The programs progress from the general to the specific. The diploma programs open with an overview course; Tourism and Festivals and events, respectively. There the practicum and for the Event management, the final project are the in-depth, individual study components. The first year offers the overview and in years 2 and 3 more specific issues are raised and the demand for personal input and individual research increases.

==Living at Hólar==
The community at Hólar has grown in tandem with the growth of Hólar University. The ecclesiastical site, community and farm-land at Hólar is operated by Hólar University, whose objective is to maintain the dignity and sanctity of the site. To that end, an ambitious environmental policy has been set.

The community at Hólar is small and close knit. The campus at Hólar in Hjaltadalur has excellent residential housing, both for individuals and for families. There is a primary school and a pre-school on campus, serving Hólar and the neighbouring rural area.

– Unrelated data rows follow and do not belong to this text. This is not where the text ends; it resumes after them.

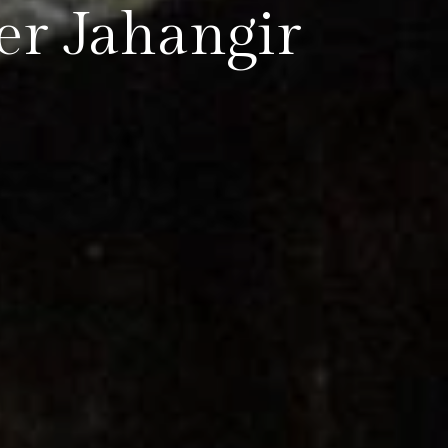
r Jahangir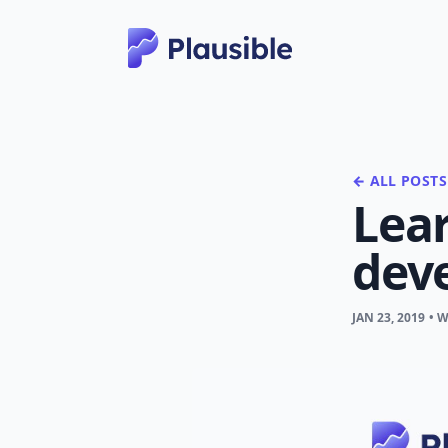
← ALL POSTS
Lear
dev
JAN 23, 2019
• 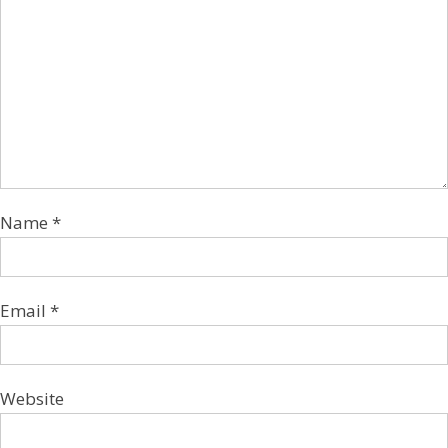
Name
*
Email
*
Website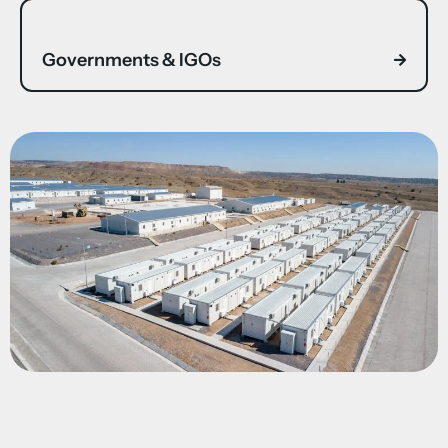
Governments & IGOs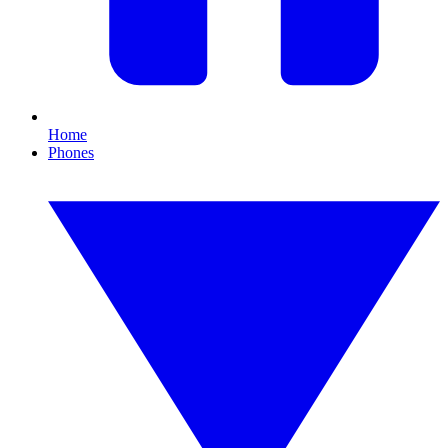
Home
Phones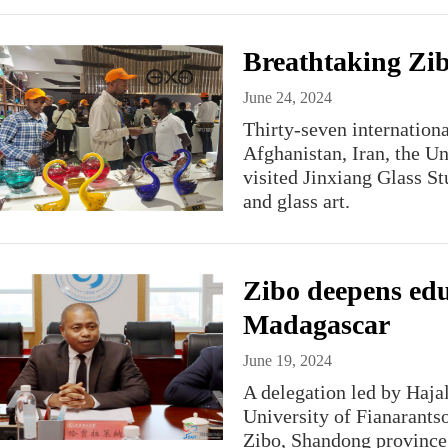
Breathtaking Zibo
June 24, 2024
Thirty-seven internationa
Afghanistan, Iran, the U
visited Jinxiang Glass St
and glass art.
Zibo deepens edu
Madagascar
June 19, 2024
A delegation led by Haja
University of Fianarantso
Zibo, Shandong province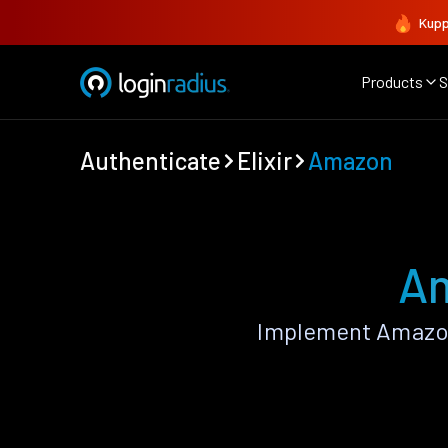
Kupp
Products
S
Authenticate
Elixir
Amazon
Am
Implement Amazon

There are diverse opportunities for outdoor activities in the area. Hólar forest borders the campus so it is easy to walk, jog, or go cross-country skiing and there are various longer hiking trails in the immediate area. There is also a sports hall and swimming pool. Facilities for horse riding are excellent.

Most of the students and employees of Hólar University and other institutions located at Hólar live in the area. Hólar is a popular destination and tourist services are operated there in the summer months. At Hólar the cafeteria where students and employees can purchase lunch is operated year-round. There is also a beer club.

The nearest town and service centre is Sauðárkrókur, 30 km from Hólar. In the Sauðárkrókur campus there is a large dining room with a kitchen for students and employees, as well as easy access to the town shops and restaurants.